What you should do
Would you transcribe the records below exactly, omitting every picture?

Extracted material
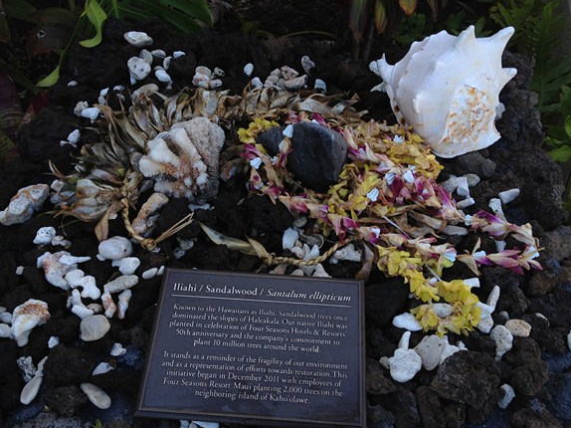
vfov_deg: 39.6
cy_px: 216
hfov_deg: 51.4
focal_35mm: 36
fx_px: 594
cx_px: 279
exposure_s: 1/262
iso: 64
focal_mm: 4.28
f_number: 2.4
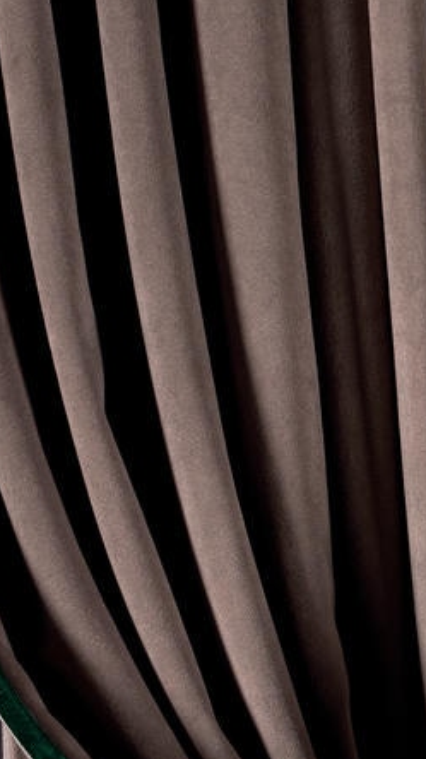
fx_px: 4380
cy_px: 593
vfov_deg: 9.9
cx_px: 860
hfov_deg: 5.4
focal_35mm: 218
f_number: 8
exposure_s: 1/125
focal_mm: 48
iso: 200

Written reply
vfov_deg: 39.6
cy_px: 216
hfov_deg: 51.4
focal_35mm: 36
fx_px: 594
cx_px: 279
exposure_s: 1/262
iso: 64
focal_mm: 4.28
f_number: 2.4
fx_px: 4380
cy_px: 593
vfov_deg: 9.9
cx_px: 860
hfov_deg: 5.4
focal_35mm: 218
f_number: 8
exposure_s: 1/125
focal_mm: 48
iso: 200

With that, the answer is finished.